[PATCH v3] PCI: pciehp: Fix hotplug on Catlow Lake with unreliable PME status

From: Kuppuswamy Sathyanarayanan

Date: Mon Mar 16 2026 - 18:08:41 EST


On Intel Catlow Lake platforms, PCH PCIe root ports do not reliably
update PME status registers (PME Status and PME Requester_ID in the
Root Status register) during D3hot to D0 transitions, even though PME
interrupts are delivered correctly.

This issue manifests during PCIe hotplug operations as follows:

1. After a hot-remove event, the PCIe port runtime suspends to D3hot.
pciehp_suspend() disables hotplug interrupts (HPIE) to rely on
PME-based wakeup.

2. When a hot-add occurs while the port is in D3hot, a PME interrupt
fires as expected to wake the port.

3. However, the PME interrupt handler finds the PME_Status and
PME_Requester_ID registers unpopulated, preventing identification
of which device triggered the PME. The handler returns IRQ_NONE,
leaving the port in D3hot.

4. Because the port remains in D3hot with HPIE disabled, the hotplug
event is lost and the newly inserted device is not recognized.
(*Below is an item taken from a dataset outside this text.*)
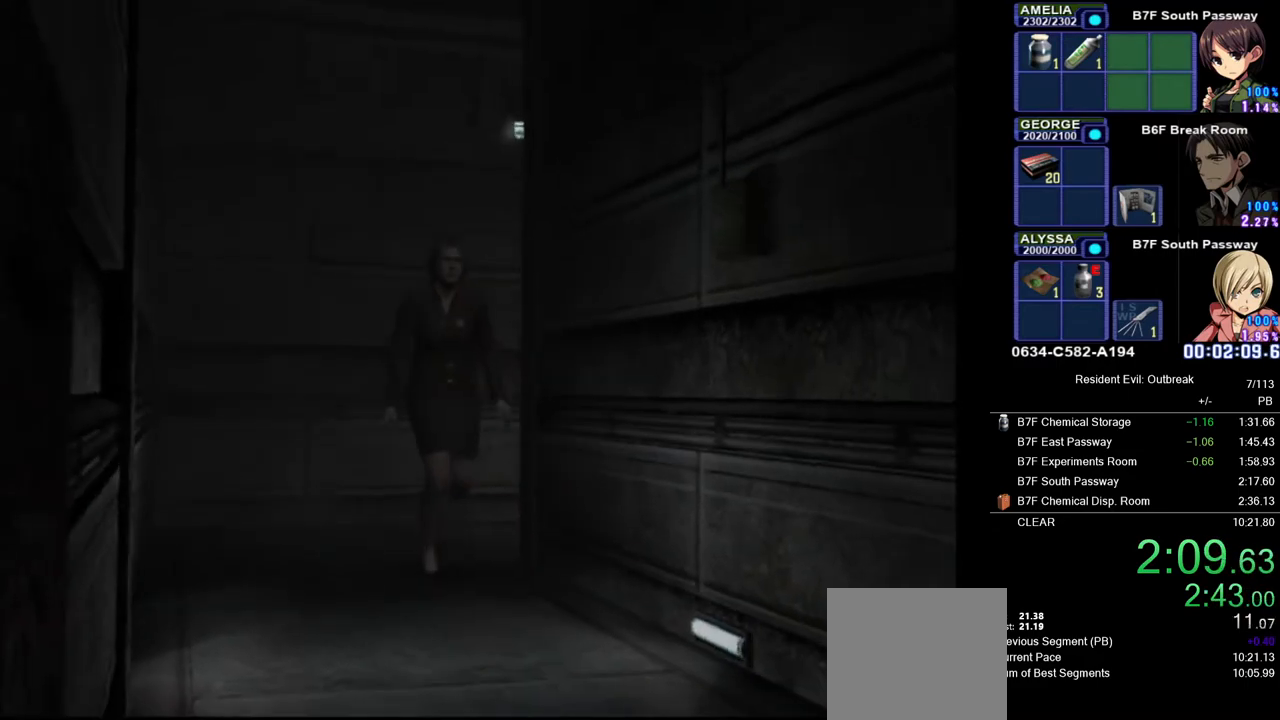
{"buttons": ["CROSS", "DPAD_UP"], "left_stick": "center", "right_stick": "center", "events": []}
The PME interrupt delivery mechanism itself works correctly;
interrupts arrive reliably. The problem is purely the missing status
register updates. Verification via IOSF-SideBand (IOSF-SB) backdoor
reads confirms that these registers remain empty when the PME
interrupt fires. Neither BIOS nor kernel code is clearing these
registers.

This issue is present in all steppings of Catlow Lake PCH and affects
customers in production deployments. A public hardware errata document
is not yet available.

Work around this issue by introducing a PCI_DEV_FLAGS_PME_UNRELIABLE
flag for affected ports. When this flag is set, pciehp keeps hotplug
interrupts (HPIE) enabled during D3hot instead of disabling them and
relying on PME. This allows hotplug events to be delivered via direct
interrupts rather than through the broken PME status mechanism.

The port still enters D3hot for power savings during runtime suspend,
avoiding the power regression that would occur with pm_runtime_disable().
Testing confirms this approach does not impact PC6/PC10 package C-state
residency.

During system suspend/resume, the behavior is unchanged. Ports are
resumed unconditionally when coming out of system sleep due to
DPM_FLAG_SMART_SUSPEND set by pcie_portdrv_probe(), and pciehp
re-enables interrupts and checks slot occupation status during resume.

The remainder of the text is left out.